Content starts
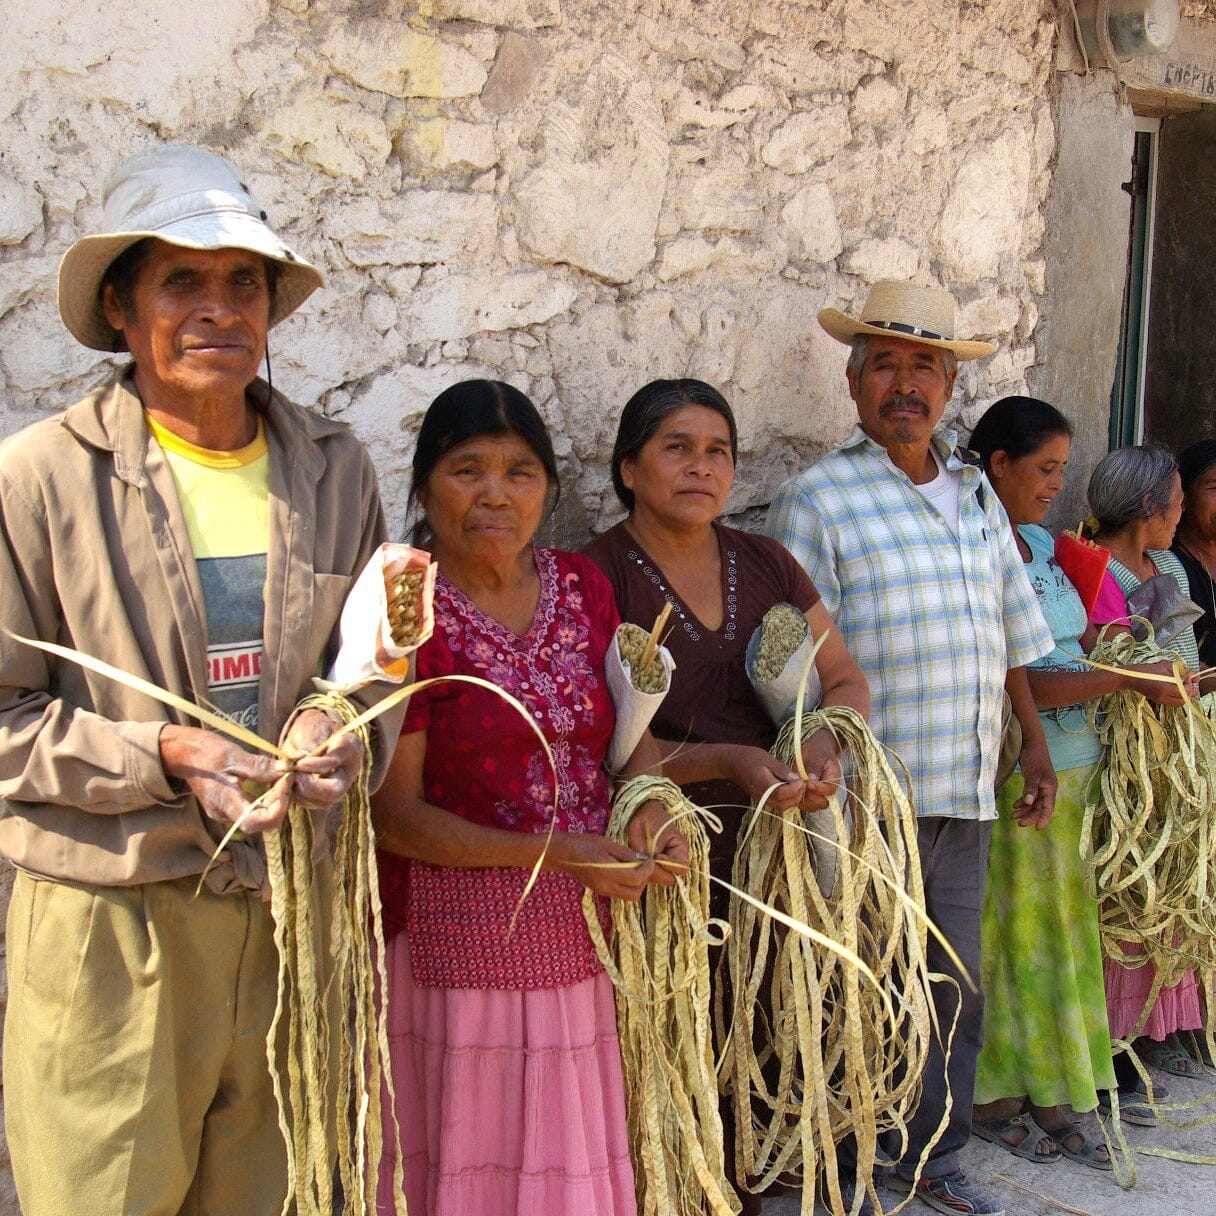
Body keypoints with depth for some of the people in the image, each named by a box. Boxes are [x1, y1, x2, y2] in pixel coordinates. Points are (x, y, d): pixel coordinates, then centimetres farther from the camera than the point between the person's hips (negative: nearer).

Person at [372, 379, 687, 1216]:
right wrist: (556, 853, -19)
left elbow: (629, 721, 16)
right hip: (456, 946, -5)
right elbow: (395, 816, -12)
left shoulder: (582, 588, 5)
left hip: (581, 939, 5)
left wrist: (650, 802, -6)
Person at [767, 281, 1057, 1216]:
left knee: (957, 994, 15)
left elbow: (1010, 637, 21)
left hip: (966, 795, 6)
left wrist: (1035, 747, 18)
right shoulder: (819, 500, -6)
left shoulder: (976, 492, 14)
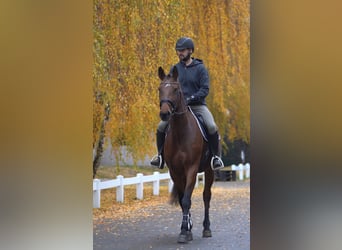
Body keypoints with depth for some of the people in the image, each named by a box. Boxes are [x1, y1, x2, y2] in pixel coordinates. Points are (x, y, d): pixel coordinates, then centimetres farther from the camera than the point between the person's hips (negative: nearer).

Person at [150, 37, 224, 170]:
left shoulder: (200, 68, -2)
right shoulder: (175, 69, 8)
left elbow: (205, 89, -9)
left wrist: (191, 98, -23)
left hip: (198, 105, -3)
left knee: (212, 127, -27)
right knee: (161, 126, -13)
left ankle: (216, 157, -11)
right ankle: (160, 156, 6)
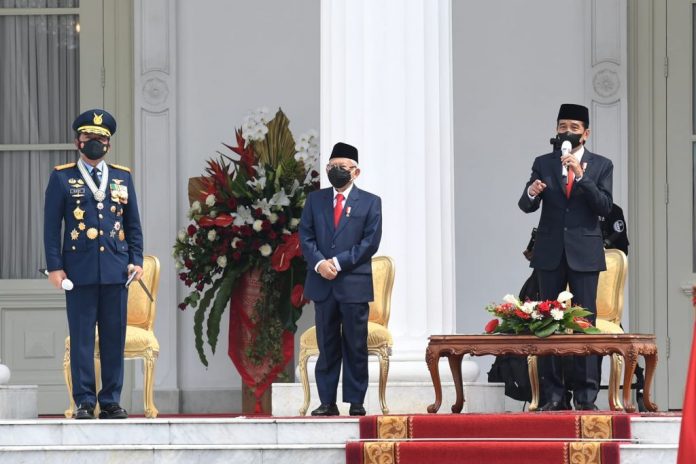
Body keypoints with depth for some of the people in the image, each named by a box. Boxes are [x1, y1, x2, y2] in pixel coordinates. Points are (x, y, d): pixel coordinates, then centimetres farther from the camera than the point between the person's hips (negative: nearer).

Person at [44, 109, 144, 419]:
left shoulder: (123, 178, 13)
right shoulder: (62, 178, 5)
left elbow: (133, 224, 15)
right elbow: (52, 226, 2)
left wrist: (136, 260, 4)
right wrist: (54, 266, -5)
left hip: (116, 271, 3)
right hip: (80, 271, -3)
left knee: (114, 338, 3)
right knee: (81, 337, -3)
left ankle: (111, 401, 8)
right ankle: (84, 402, 1)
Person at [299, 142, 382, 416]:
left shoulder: (370, 203, 5)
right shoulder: (315, 200, 13)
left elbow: (371, 241, -3)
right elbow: (306, 236, 6)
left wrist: (339, 262, -13)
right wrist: (319, 263, -12)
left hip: (354, 283, -2)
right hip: (322, 284, 2)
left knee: (356, 347, 0)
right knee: (327, 346, 4)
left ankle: (356, 401, 4)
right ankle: (327, 402, 5)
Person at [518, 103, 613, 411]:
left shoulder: (600, 166, 5)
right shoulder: (543, 164, 9)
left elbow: (605, 206, -7)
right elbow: (526, 206, 3)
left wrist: (581, 176, -17)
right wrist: (531, 194, -20)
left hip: (584, 253, -2)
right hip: (550, 253, 2)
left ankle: (586, 395, -3)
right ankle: (553, 394, 3)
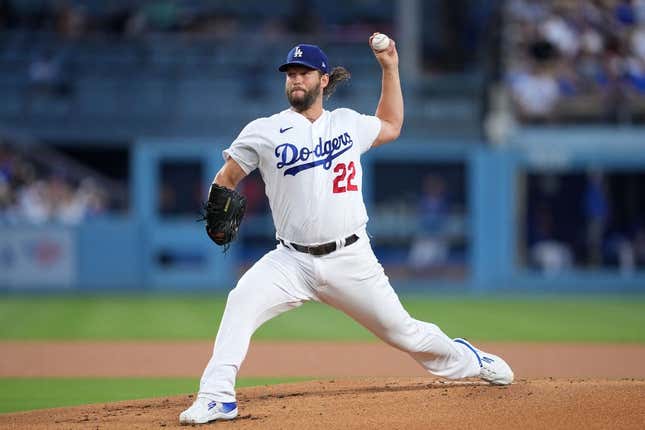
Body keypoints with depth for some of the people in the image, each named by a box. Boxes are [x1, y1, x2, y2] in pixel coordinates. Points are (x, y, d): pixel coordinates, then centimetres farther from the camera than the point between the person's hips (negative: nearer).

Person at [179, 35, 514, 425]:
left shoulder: (349, 123, 8)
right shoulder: (265, 131, -1)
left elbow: (391, 128, 28)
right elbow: (226, 178, 2)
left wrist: (390, 69, 22)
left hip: (351, 260, 1)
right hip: (292, 261, -1)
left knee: (404, 331, 7)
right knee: (242, 301, -28)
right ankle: (217, 397, -27)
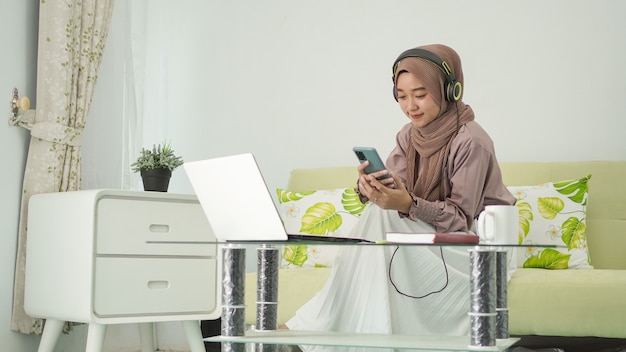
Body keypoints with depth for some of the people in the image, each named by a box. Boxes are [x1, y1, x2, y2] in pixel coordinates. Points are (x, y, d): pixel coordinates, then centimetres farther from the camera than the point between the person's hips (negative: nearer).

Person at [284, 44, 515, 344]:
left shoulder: (471, 142, -17)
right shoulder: (409, 136, 4)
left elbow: (461, 218, -19)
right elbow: (396, 195, -2)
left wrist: (408, 205, -34)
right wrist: (370, 190, -25)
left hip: (468, 245, -6)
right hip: (428, 239, 6)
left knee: (382, 219, -25)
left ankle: (311, 326, -20)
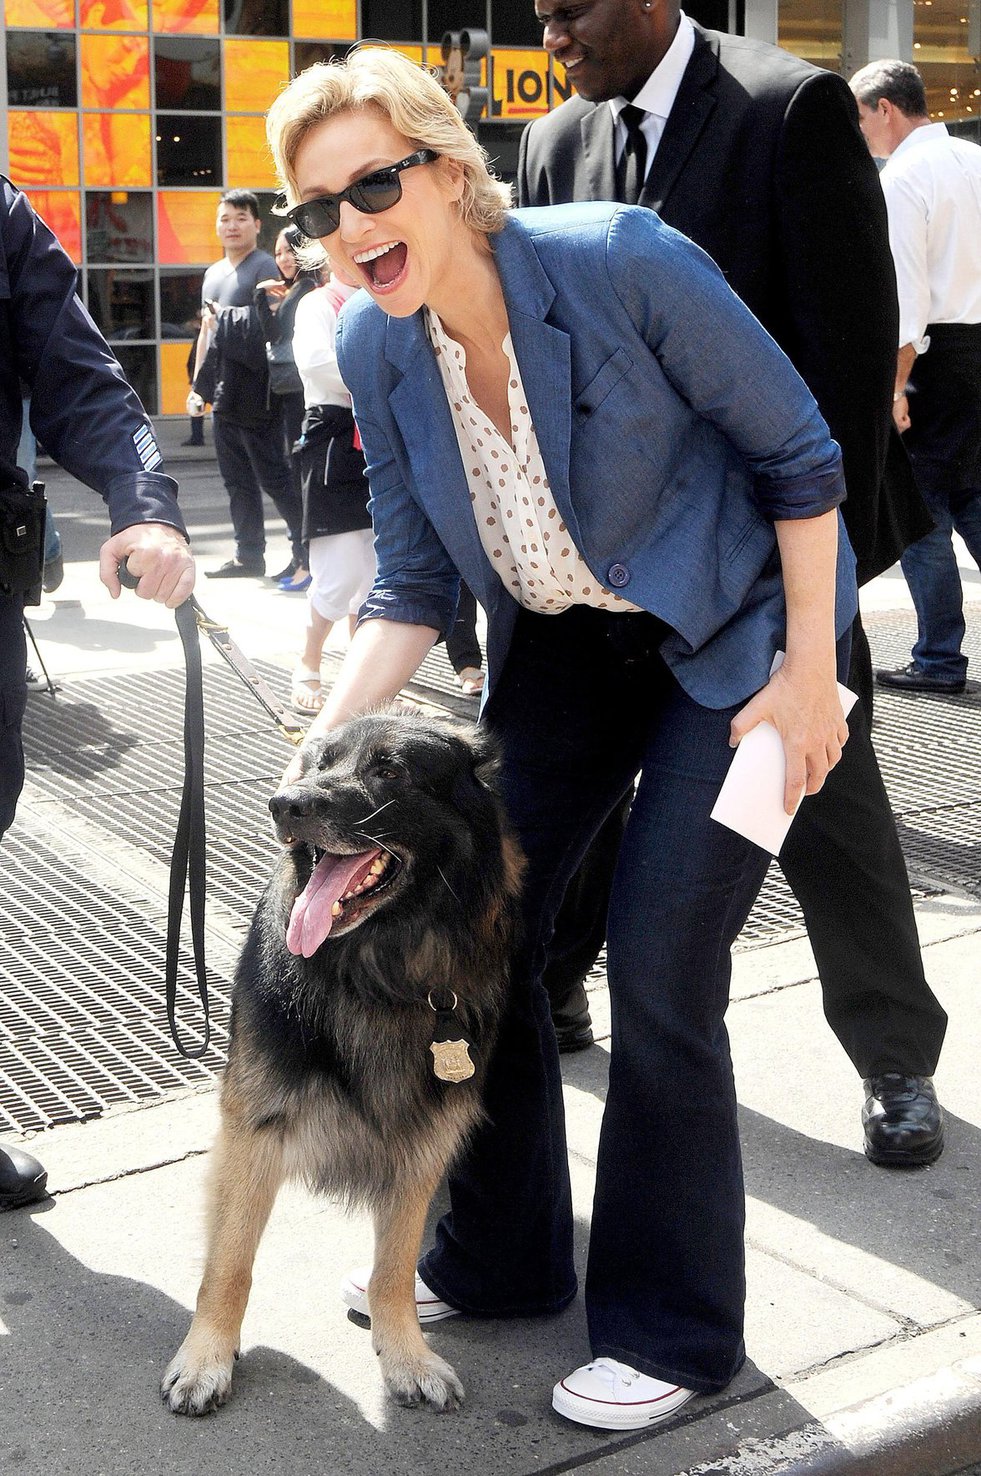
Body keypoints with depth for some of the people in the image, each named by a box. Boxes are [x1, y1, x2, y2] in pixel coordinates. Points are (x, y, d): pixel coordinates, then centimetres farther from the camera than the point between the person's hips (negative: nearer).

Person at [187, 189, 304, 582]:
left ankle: (307, 550, 4)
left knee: (274, 476, -5)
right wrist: (197, 385, 21)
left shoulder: (265, 268, -6)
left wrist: (224, 317, -12)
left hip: (254, 394, -8)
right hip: (223, 397, 8)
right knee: (237, 480, 10)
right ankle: (248, 556, 17)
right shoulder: (213, 273, 20)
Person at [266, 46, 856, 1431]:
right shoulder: (375, 349, -8)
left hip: (729, 640, -6)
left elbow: (798, 454, -15)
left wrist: (809, 670, -16)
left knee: (657, 969, -9)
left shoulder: (623, 262, -25)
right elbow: (415, 585, -1)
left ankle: (673, 1330, 12)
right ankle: (498, 1260, 28)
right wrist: (326, 738, -14)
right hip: (563, 645, 6)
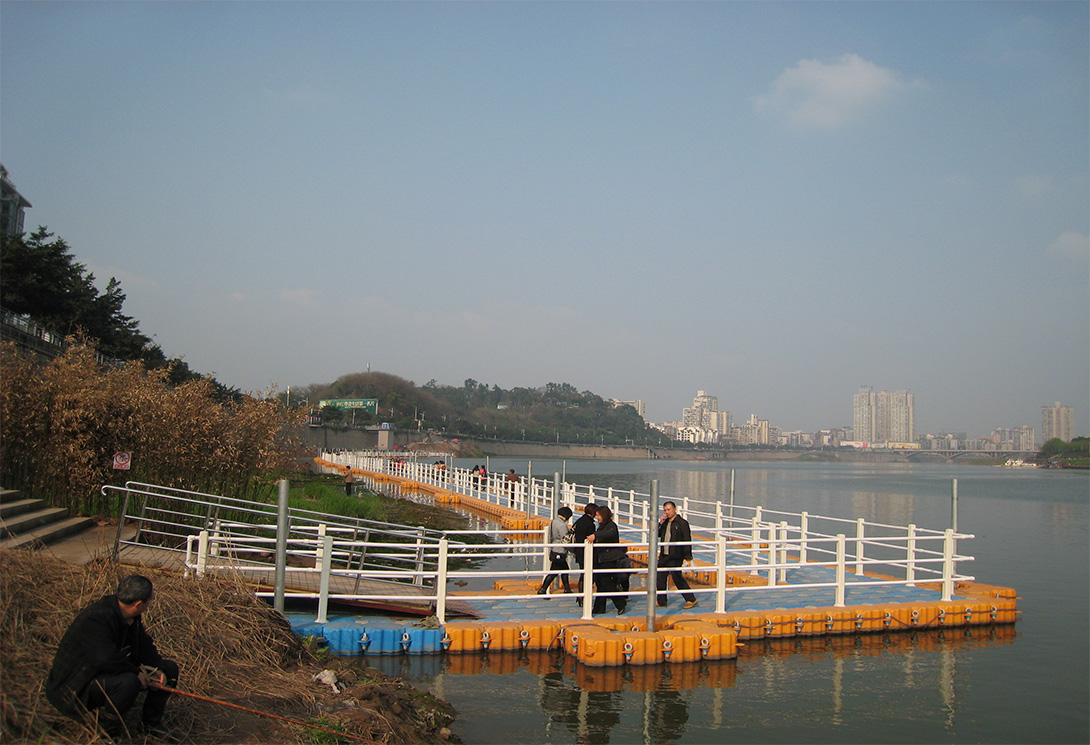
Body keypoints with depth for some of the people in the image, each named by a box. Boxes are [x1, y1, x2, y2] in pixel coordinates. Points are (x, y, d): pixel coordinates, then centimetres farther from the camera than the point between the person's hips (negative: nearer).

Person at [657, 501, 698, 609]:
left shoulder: (682, 523, -9)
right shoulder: (665, 522, 13)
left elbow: (687, 541, -11)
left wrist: (687, 557, -15)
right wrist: (660, 523, 0)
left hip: (675, 557, -7)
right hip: (663, 556, 7)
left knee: (677, 578, -5)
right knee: (660, 578, 9)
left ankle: (691, 599, 8)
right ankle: (661, 601, 21)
Content ends
=== Exercise objective ===
Apart from the pictures, all of the data should be repeated exactly.

=== Expected answer ===
Body keypoints with depth for some of the people in the image, each named by a box. Boxes are [x1, y1, x2, y2] in pixel coordinates. Points are (x, y, d): pixel coordinates, then centimetres farther from the camera than the point between the person's hips (negative: nearer).

Person at [372, 379, 687, 1216]:
right wrist: (556, 853, -19)
left elbow: (629, 721, 16)
right hip: (456, 946, -5)
right elbow: (395, 816, -12)
left shoulder: (582, 588, 5)
left hip: (581, 939, 5)
left wrist: (650, 802, -6)
Person at [767, 281, 1057, 1216]:
left knee: (957, 994, 15)
left elbow: (1010, 637, 21)
left hip: (966, 795, 6)
left wrist: (1035, 747, 18)
right shoulder: (819, 500, -6)
left shoulder: (976, 492, 14)
Body keypoints with depth for some of the people in the image, each named by a box. Boxes are [x1, y1, x2, y2] in pixel coordinates. Points are (x, y, d): pixel coordinates, then centimetres farther from the camera than the point between the person's hips (negative: nearer).

Person at [150, 37, 224, 170]:
left shoulder: (200, 68, -2)
right shoulder: (175, 69, 8)
left elbow: (205, 89, -9)
left wrist: (191, 98, -23)
left hip: (198, 105, -3)
left knee: (212, 127, -27)
right knee: (161, 126, -13)
left ankle: (216, 157, -11)
right ankle: (160, 156, 6)
Body keypoints with depth for some of the people in the image, each named by a box. Boxes are [x1, y1, x2, y2] in pixel coordinates. Points are (x, y, d): pixel coordinates, then centimetres farther from the camera than the point between the person's hips (negative: nearer).

Person at [44, 109, 144, 419]:
left shoulder: (123, 178, 13)
right shoulder: (62, 178, 5)
left elbow: (133, 224, 15)
right elbow: (52, 226, 2)
left wrist: (136, 260, 4)
right wrist: (54, 266, -5)
left hip: (116, 271, 3)
right hip: (80, 271, -3)
left knee: (114, 338, 3)
right knee: (81, 337, -3)
left ankle: (111, 401, 8)
right ankle: (84, 402, 1)
Person at [299, 142, 382, 416]:
left shoulder: (370, 203, 5)
right shoulder: (315, 200, 13)
left elbow: (371, 241, -3)
right elbow: (306, 236, 6)
left wrist: (339, 262, -13)
right wrist: (319, 263, -12)
left hip: (354, 283, -2)
right hip: (322, 284, 2)
left knee: (356, 347, 0)
right knee: (327, 346, 4)
left ankle: (356, 401, 4)
right ankle: (327, 402, 5)
Person at [518, 103, 613, 411]:
left shoulder: (600, 166, 5)
right shoulder: (543, 164, 9)
left elbow: (605, 206, -7)
right elbow: (526, 206, 3)
left wrist: (581, 176, -17)
right wrist: (531, 194, -20)
left hip: (584, 253, -2)
right hip: (550, 253, 2)
left ankle: (586, 395, -3)
right ankle: (553, 394, 3)
Body keypoints with depth for some of the people in the image, each named by a box. Boxes are [x1, y1, x2, y2] in pixel coordinates. Points are (x, y, d): pixel coordinates, then centimetres farther from the camera than the point between the person's hips (negative: nearer).

Person at [179, 35, 514, 425]:
left shoulder: (349, 123, 8)
right shoulder: (265, 131, -1)
left elbow: (391, 128, 28)
right elbow: (226, 178, 2)
left wrist: (390, 69, 22)
left hip: (351, 260, 1)
right hip: (292, 261, -1)
left knee: (404, 331, 7)
right knee: (242, 301, -28)
right ankle: (217, 397, -27)
Body keypoints with depth for some of the people in the image, each named by a box. Boxes are [x1, y1, x2, y2] in pixel coordinates. Points are (x, y, d): pixel coordinates, then centimetres farther from the camera than the point between the person's hips (negative: nearer).

Person at [284, 44, 515, 344]:
left shoulder: (471, 142, -17)
right shoulder: (409, 136, 4)
left elbow: (461, 218, -19)
right elbow: (396, 195, -2)
left wrist: (408, 205, -34)
right wrist: (370, 190, -25)
left hip: (468, 245, -6)
right hip: (428, 239, 6)
left knee: (382, 219, -25)
left ankle: (311, 326, -20)
Body keypoints with depth for some of the people in the image, each named by a box. Boxes are [x1, y1, x2, y2] in pixel coordinates. Points are (x, y, d): pixel coordinates, then centimetres farther from the camera than the point between the person's hips (negative: nearer).

Person at [187, 189, 304, 582]:
left ankle: (307, 550, 4)
left knee: (274, 476, -5)
right wrist: (197, 385, 21)
left shoulder: (265, 268, -6)
left wrist: (224, 317, -12)
left hip: (254, 394, -8)
right hip: (223, 397, 8)
right knee: (237, 480, 10)
right ankle: (248, 556, 17)
right shoulder: (213, 273, 20)
Person at [266, 46, 856, 1431]:
right shoulder: (375, 349, -8)
left hip: (729, 640, -6)
left elbow: (798, 454, -15)
left wrist: (809, 670, -16)
left knee: (657, 969, -9)
left shoulder: (623, 262, -25)
right elbow: (415, 585, -1)
left ankle: (673, 1330, 12)
right ankle: (498, 1260, 28)
right wrist: (326, 738, -14)
right hip: (563, 645, 6)
Body keypoints with depth for some of the people in the image, each named by a box. Boxes are [x1, y1, x2, y2] in pixel coordinates. Points are (x, y, d): pixel coordinates, then centimetres farther from the camera than the point between the person's hips (negative: nearer).

Person at [657, 501, 698, 609]:
left shoulder: (682, 523, -9)
right shoulder: (665, 522, 13)
left elbow: (687, 541, -11)
left wrist: (687, 557, -15)
right wrist: (660, 523, 0)
left hip: (675, 557, -7)
right hip: (663, 556, 7)
left knee: (677, 578, -5)
right knee: (660, 578, 9)
left ankle: (691, 599, 8)
right ankle: (661, 601, 21)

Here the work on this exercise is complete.